I agree you have to keep the number of VSCode windows quite low (5 is ok, 10 will make it struggle) but in fairness how many times have you had 10 instances of Visual Studio or IntelliJ running? I've never got close to that.


"No worse than a Java-based app" is sorta damning with faint praise. Java is notorious for being ill-suited for user-facing desktop apps - and justifiably so, at least historically.

But I agree with your core point. I use VS Code all the time, regularly switching between maybe a dozen different projects, and I personally don't run into performance issues or resource constraints very often. Certainly less often than with heavyweight IDEs like IntelliJ, Eclipse or XCode. But I felt the same way about Atom as well, so maybe my typical project/workflow/usage pattern is less resource intensive than others. (For one thing I hardly ever run apps from _within_ the IDE, I prefer to build/test/run from a terminal, so that might be a factor.)

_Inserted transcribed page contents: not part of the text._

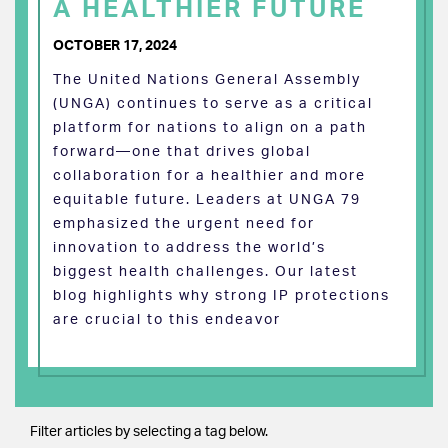
A HEALTHIER FUTURE
OCTOBER 17, 2024
The United Nations General Assembly
(UNGA) continues to serve as a critical
platform for nations to align on a path
forward—one that drives global
collaboration for a healthier and more
equitable future. Leaders at UNGA 79
emphasized the urgent need for
innovation to address the world’s
biggest health challenges. Our latest
blog highlights why strong IP protections
are crucial to this endeavor
Filter articles by selecting a tag below.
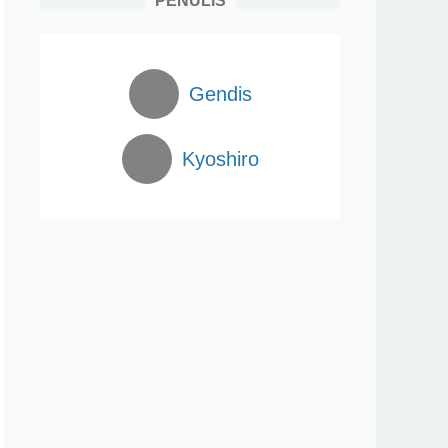
PENULIS
Gendis
Kyoshiro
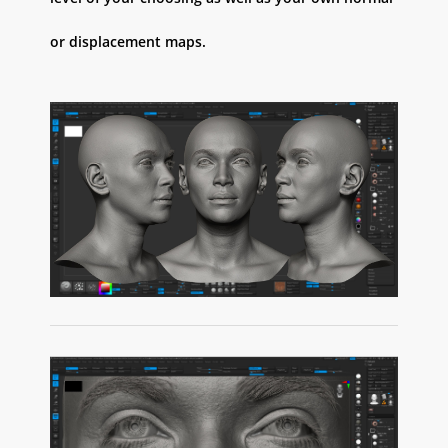
or displacement maps.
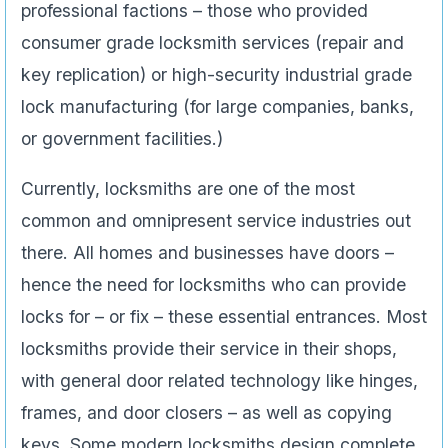
professional factions – those who provided
consumer grade locksmith services (repair and
key replication) or high-security industrial grade
lock manufacturing (for large companies, banks,
or government facilities.)
Currently, locksmiths are one of the most
common and omnipresent service industries out
there. All homes and businesses have doors –
hence the need for locksmiths who can provide
locks for – or fix – these essential entrances. Most
locksmiths provide their service in their shops,
with general door related technology like hinges,
frames, and door closers – as well as copying
keys. Some modern locksmiths design complete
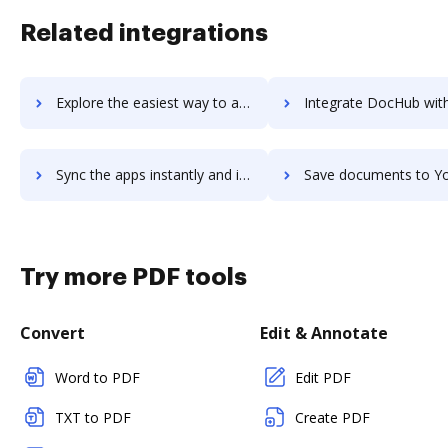
Related integrations
Explore the easiest way to archive documents to YouMail using DocHub integration
Integrate DocHub with Younium for more streamlined doc
Sync the apps instantly and import documents from Younium to DocHub with ease
Save documents to Younium using DocHub integration - easy to s
Try more PDF tools
Convert
Edit & Annotate
Word to PDF
Edit PDF
TXT to PDF
Create PDF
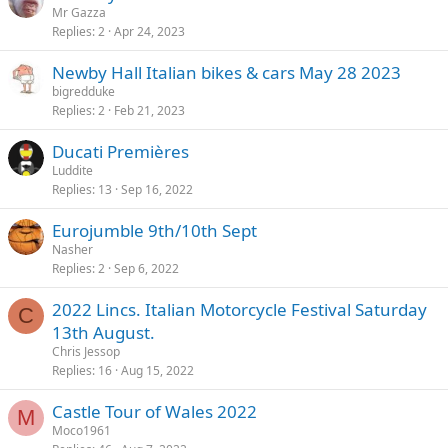
Mr Gazza
Replies
2
Apr 24, 2023
Newby Hall Italian bikes & cars May 28 2023
bigredduke
Replies
2
Feb 21, 2023
Ducati Premières
Luddite
Replies
13
Sep 16, 2022
Eurojumble 9th/10th Sept
Nasher
Replies
2
Sep 6, 2022
2022 Lincs. Italian Motorcycle Festival Saturday
C
13th August.
Chris Jessop
Replies
16
Aug 15, 2022
Castle Tour of Wales 2022
M
Moco1961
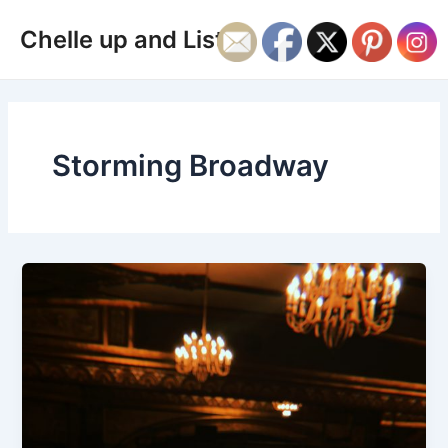
Skip
Main
Chelle up and Listen
to
Men
content
Storming Broadway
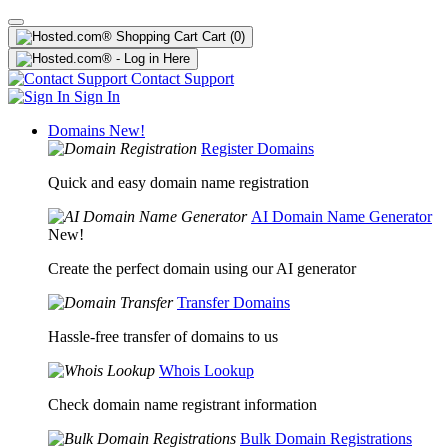
Cart
(0)
Contact Support
Sign In
Domains
New!
Register Domains
Quick and easy domain name registration
AI Domain Name Generator
New!
Create the perfect domain using our AI generator
Transfer Domains
Hassle-free transfer of domains to us
Whois Lookup
Check domain name registrant information
Bulk Domain Registrations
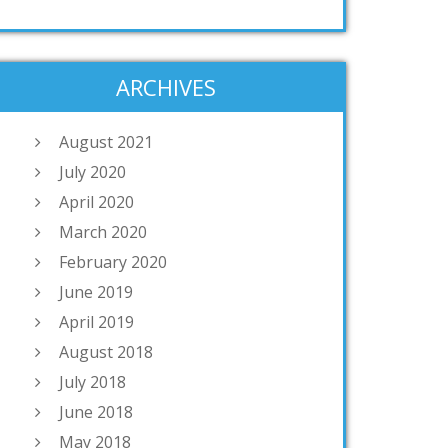
ARCHIVES
August 2021
July 2020
April 2020
March 2020
February 2020
June 2019
April 2019
August 2018
July 2018
June 2018
May 2018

VS Code isn't quite as responsive or quick to start as something like vim, or even emacs when run in a terminal, but its resource demands seem roughly on par with any other feature-rich IDE/editor in my experience.


> Java is notorious for being ill-suited for user-facing desktop apps - and justifiably so, at least historically.

I'm on a trip in Brazil, and so far I saw 1 commercial system built in Java at a grocery store cashier, and 3 Government systems: Border and Customs office's computer, Postal Office ("Correios") point of sale (a desktop), and the software that must be used for tax return by all citizens (IRPF).

All of them used by millions of people directly or indirectly, all of them implemented in Java Swing.


Pretty much all the time!

- Four that I maintain directly which integrate together, so even if I’m only working on one at a time I often have to cross reference. This is a good candidate for a workspace, but lots of my workflow broke when I tried it. It’s entirely possible that’s solvable but I had more pressing work to do.

- Two related projects which I seldom contribute to directly, but integrate with the prior four, and I cross reference frequently as well.

- One for organizing and tracking work, notes, various work-related detritus.

- Generally my top three personal projects. I’m not working on them nearly as frequently, but they too are useful for cross referencing. And with seven windows already open, it’s slower to open and close them on demand than to just leave them up.


Visual Studio (purple icon) can struggle with just one instance, especially if you're using ReSharper. As for the IntelliJ family, I've run Rider with about 10 projects a few times and it was fine (granted, those projects were small).